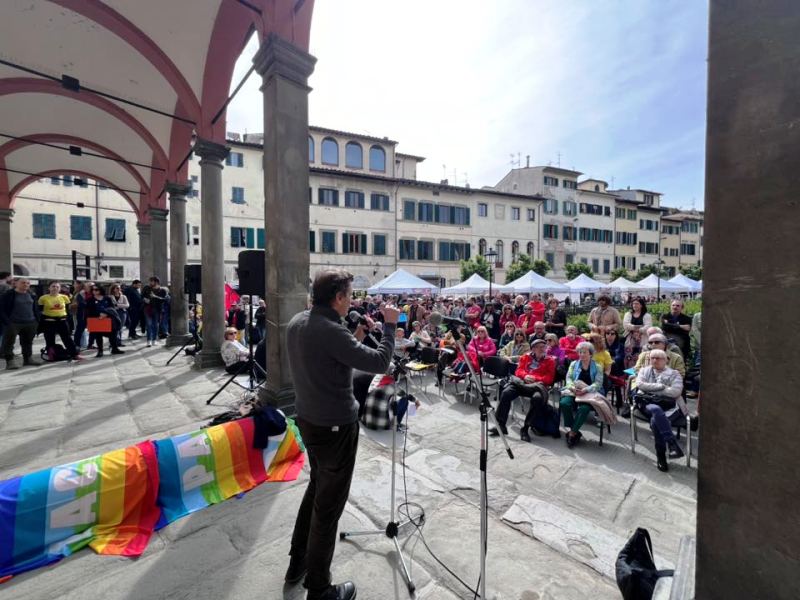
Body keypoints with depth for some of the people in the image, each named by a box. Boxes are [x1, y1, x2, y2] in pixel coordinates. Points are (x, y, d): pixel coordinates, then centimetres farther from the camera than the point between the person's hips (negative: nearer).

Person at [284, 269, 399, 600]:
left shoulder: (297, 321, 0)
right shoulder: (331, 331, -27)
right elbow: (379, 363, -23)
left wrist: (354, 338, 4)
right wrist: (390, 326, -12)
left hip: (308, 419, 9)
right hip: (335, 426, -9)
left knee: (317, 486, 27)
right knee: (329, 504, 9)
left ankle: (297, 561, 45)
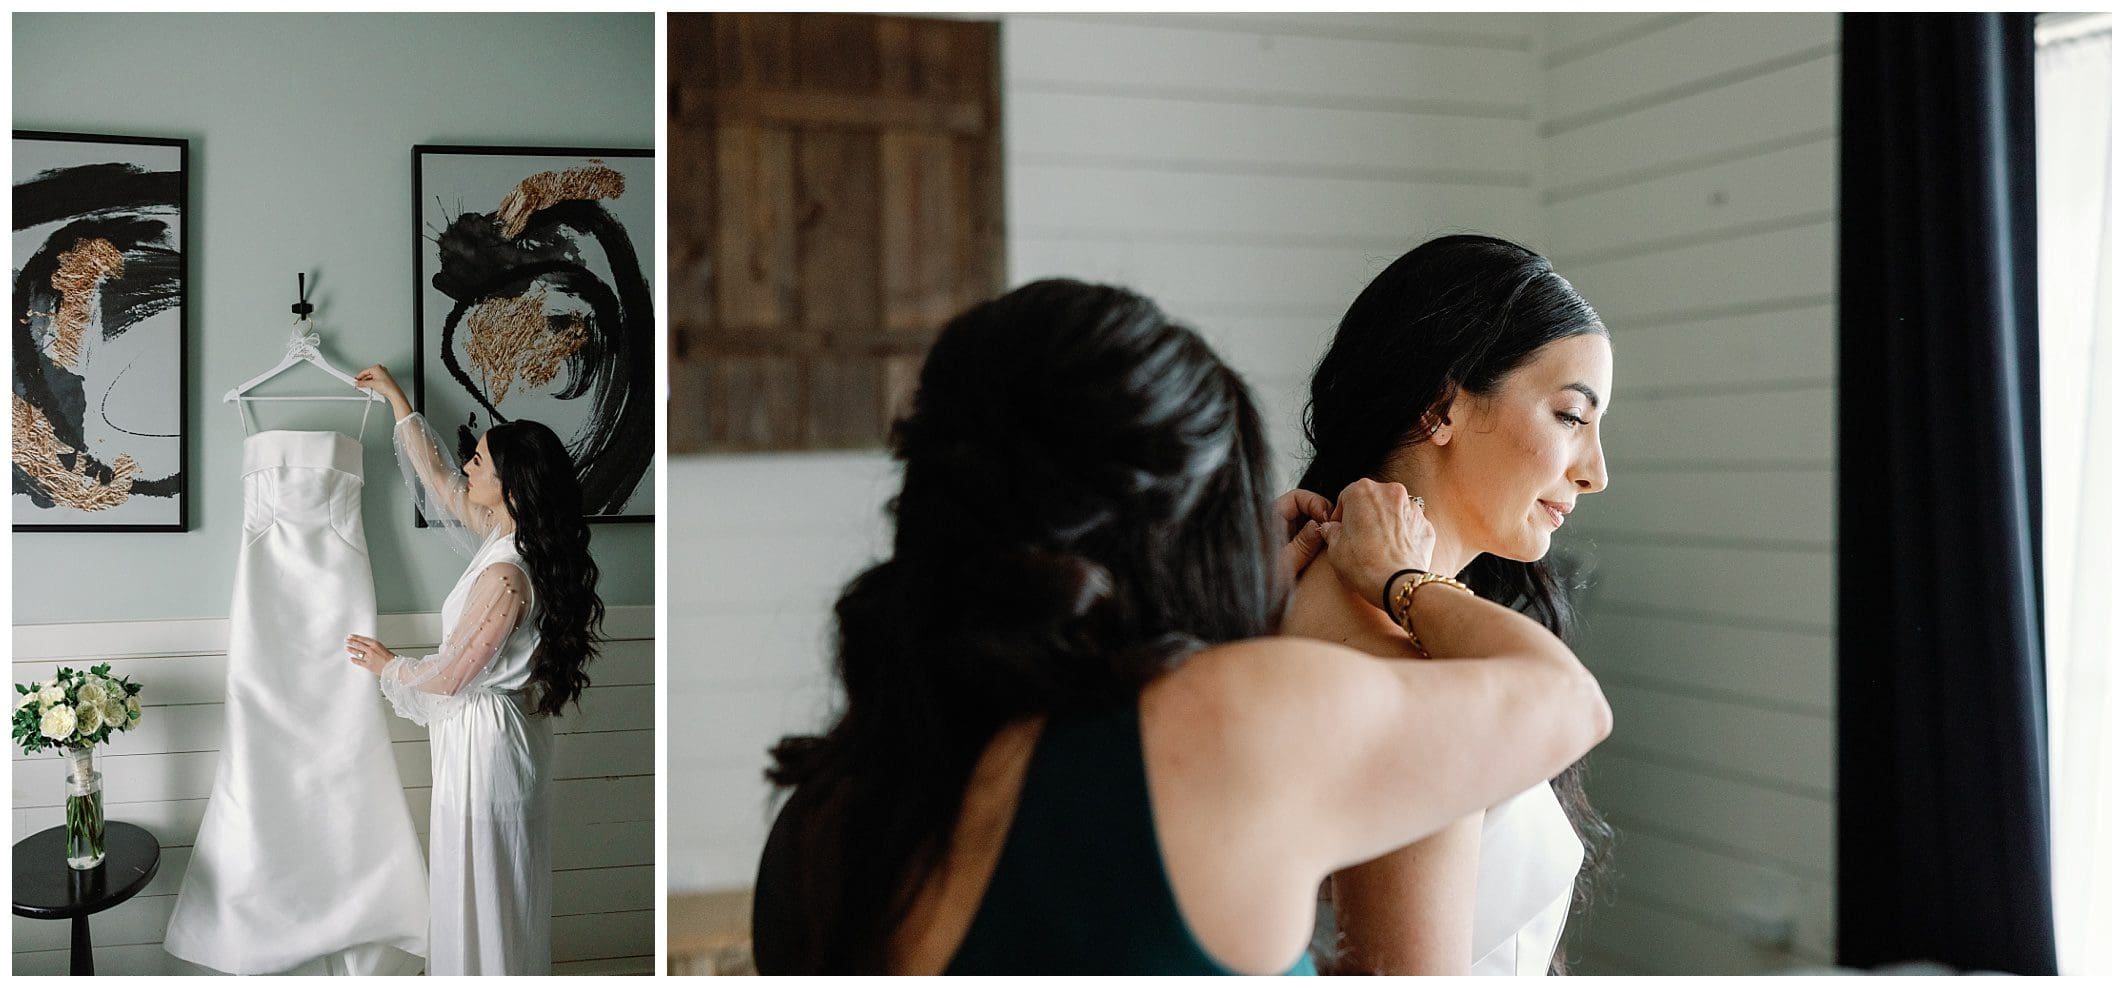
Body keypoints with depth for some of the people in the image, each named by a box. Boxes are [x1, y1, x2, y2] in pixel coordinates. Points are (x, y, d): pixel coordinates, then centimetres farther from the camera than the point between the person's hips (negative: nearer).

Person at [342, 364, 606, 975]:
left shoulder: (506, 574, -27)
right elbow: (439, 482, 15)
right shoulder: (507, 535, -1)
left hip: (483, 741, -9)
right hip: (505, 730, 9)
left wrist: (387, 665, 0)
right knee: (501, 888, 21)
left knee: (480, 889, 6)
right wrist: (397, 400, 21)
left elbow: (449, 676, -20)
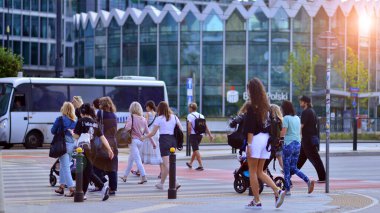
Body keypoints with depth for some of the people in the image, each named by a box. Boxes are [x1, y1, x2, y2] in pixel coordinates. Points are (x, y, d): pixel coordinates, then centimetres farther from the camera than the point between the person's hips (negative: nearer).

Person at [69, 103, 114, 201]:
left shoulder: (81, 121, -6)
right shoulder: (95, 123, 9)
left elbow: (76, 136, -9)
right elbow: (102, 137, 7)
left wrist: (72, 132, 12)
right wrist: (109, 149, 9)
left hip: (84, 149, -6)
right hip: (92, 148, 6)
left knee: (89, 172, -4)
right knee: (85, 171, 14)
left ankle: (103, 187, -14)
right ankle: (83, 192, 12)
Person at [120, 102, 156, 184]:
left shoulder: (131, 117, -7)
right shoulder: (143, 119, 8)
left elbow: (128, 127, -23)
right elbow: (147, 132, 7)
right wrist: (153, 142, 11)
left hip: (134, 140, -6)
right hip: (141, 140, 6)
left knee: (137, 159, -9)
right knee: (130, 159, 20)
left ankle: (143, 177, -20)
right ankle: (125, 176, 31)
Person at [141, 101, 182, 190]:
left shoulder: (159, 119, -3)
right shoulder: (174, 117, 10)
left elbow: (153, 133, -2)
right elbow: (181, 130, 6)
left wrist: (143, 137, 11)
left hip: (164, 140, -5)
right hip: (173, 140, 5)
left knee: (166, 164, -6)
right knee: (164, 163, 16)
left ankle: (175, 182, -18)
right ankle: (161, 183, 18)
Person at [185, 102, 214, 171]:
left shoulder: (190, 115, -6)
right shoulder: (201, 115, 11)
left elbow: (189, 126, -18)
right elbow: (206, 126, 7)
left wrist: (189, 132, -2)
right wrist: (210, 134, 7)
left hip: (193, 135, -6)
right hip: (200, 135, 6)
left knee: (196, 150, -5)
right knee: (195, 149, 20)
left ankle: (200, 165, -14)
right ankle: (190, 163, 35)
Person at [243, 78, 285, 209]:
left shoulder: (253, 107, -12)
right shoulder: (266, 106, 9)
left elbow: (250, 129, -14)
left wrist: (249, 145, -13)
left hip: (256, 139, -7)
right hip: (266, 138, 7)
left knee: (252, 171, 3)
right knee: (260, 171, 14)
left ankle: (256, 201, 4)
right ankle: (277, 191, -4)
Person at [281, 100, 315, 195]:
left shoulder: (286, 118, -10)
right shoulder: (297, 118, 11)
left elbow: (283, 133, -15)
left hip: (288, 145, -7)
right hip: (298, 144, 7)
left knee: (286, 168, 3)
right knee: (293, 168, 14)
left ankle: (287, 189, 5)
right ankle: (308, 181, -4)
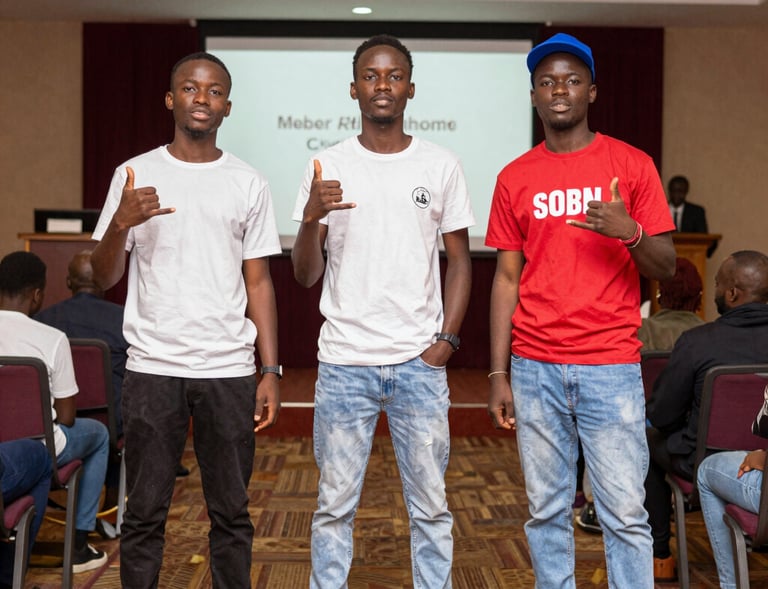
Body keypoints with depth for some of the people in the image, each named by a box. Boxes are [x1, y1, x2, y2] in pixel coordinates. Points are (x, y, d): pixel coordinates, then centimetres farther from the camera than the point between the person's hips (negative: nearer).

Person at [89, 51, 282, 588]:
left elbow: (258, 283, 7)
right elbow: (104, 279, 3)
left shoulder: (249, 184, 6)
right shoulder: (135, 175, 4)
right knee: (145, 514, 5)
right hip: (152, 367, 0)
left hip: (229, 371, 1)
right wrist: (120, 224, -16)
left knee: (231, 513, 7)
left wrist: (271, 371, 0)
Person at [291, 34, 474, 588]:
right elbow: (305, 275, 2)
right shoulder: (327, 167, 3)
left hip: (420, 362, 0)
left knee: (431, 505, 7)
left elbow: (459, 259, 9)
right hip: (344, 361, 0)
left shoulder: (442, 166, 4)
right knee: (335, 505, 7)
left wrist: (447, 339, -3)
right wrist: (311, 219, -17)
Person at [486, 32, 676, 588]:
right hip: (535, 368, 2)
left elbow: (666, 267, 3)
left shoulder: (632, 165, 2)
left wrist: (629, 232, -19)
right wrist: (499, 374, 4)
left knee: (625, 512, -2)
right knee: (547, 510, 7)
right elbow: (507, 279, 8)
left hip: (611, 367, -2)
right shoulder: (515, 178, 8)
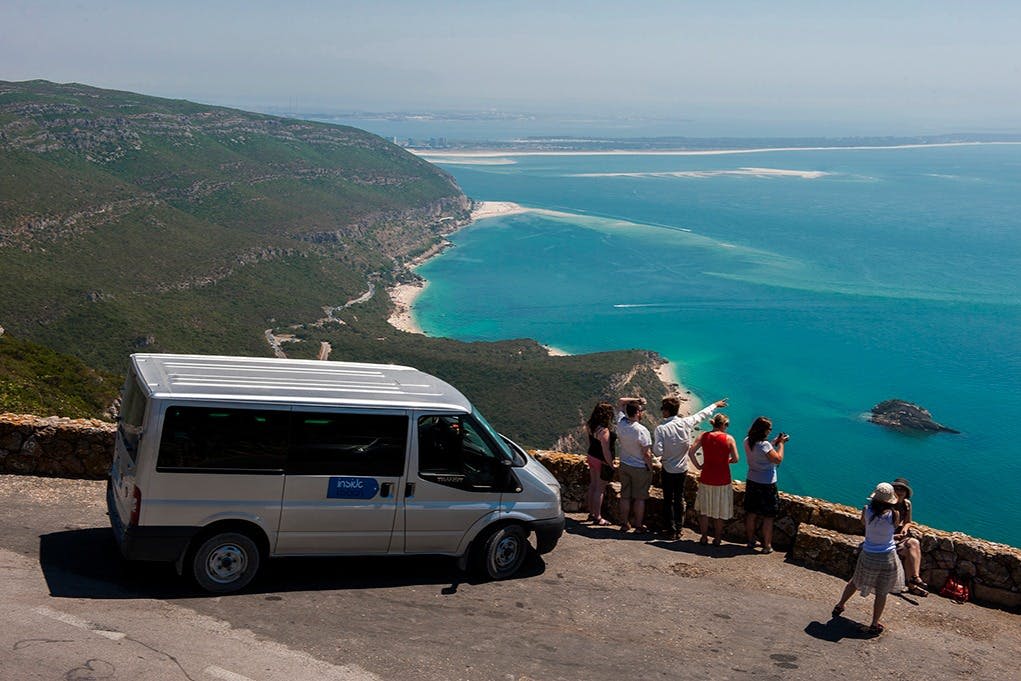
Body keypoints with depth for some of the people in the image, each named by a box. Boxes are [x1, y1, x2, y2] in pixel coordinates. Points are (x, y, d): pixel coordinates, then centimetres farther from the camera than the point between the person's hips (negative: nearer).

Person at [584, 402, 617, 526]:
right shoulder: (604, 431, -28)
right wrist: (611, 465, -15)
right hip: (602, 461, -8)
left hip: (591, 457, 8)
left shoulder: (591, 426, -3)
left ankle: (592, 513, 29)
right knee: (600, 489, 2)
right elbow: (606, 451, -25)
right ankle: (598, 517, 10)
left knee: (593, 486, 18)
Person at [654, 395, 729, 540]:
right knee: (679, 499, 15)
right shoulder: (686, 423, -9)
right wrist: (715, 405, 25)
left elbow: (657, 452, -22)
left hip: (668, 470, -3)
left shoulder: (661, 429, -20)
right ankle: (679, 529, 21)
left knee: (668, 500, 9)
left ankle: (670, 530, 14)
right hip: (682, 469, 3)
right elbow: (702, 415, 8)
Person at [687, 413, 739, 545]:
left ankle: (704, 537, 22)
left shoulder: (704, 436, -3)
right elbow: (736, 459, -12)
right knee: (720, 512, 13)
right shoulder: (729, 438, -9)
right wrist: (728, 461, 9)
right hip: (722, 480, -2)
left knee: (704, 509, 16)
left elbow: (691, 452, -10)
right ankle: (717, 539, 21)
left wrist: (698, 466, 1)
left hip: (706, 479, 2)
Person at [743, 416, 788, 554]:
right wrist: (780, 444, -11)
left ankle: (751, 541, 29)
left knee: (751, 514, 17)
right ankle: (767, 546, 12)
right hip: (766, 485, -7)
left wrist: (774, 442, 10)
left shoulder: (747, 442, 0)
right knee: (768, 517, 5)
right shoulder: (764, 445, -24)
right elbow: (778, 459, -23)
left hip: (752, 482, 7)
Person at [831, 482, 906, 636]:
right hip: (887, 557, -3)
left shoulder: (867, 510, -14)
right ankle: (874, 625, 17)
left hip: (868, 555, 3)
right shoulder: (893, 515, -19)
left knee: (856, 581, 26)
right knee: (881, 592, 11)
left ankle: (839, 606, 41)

━━━━━━

◆ WHAT THE TASK REQUIRES: Please reproduce the material from the line containing "right knee: (547, 510, 7)" through the line containing "right wrist: (715, 405, 25)", both included, leaving out the pictures. Repeat every line as it stands, but multiply each keypoint value (x and y pixel coordinates and depth) by 1.85 and round to whole numbers, with halves rounded up.

◆ SOLVED EXERCISE:
right knee: (1012, 944, 13)
right elbow: (938, 516, 15)
left hip: (1130, 679, -4)
right shoulder: (953, 329, 15)
Body keypoints with depth for some of the people in the image, each named by a box. Boxes are [x1, y1, x2, y2] in pixel coordinates. Points are (x, y, d): pixel coordinates, then centimetres farther from the camera than the point between the person's hips (negative: nearer).

Person at [584, 402, 617, 526]:
right shoulder: (1117, 797, -52)
right wrist: (1130, 860, -28)
right hip: (1114, 853, -15)
left hip: (1093, 845, 15)
left shoulder: (1093, 788, -6)
left ankle: (1095, 949, 54)
right knee: (1110, 905, 4)
right elbow: (1121, 834, -46)
right ankle: (1106, 956, 19)
left knee: (1097, 899, 33)
Person at [654, 395, 729, 540]:
right knee: (1256, 923, 28)
right shoulder: (1269, 783, -17)
right wrist: (1323, 749, 46)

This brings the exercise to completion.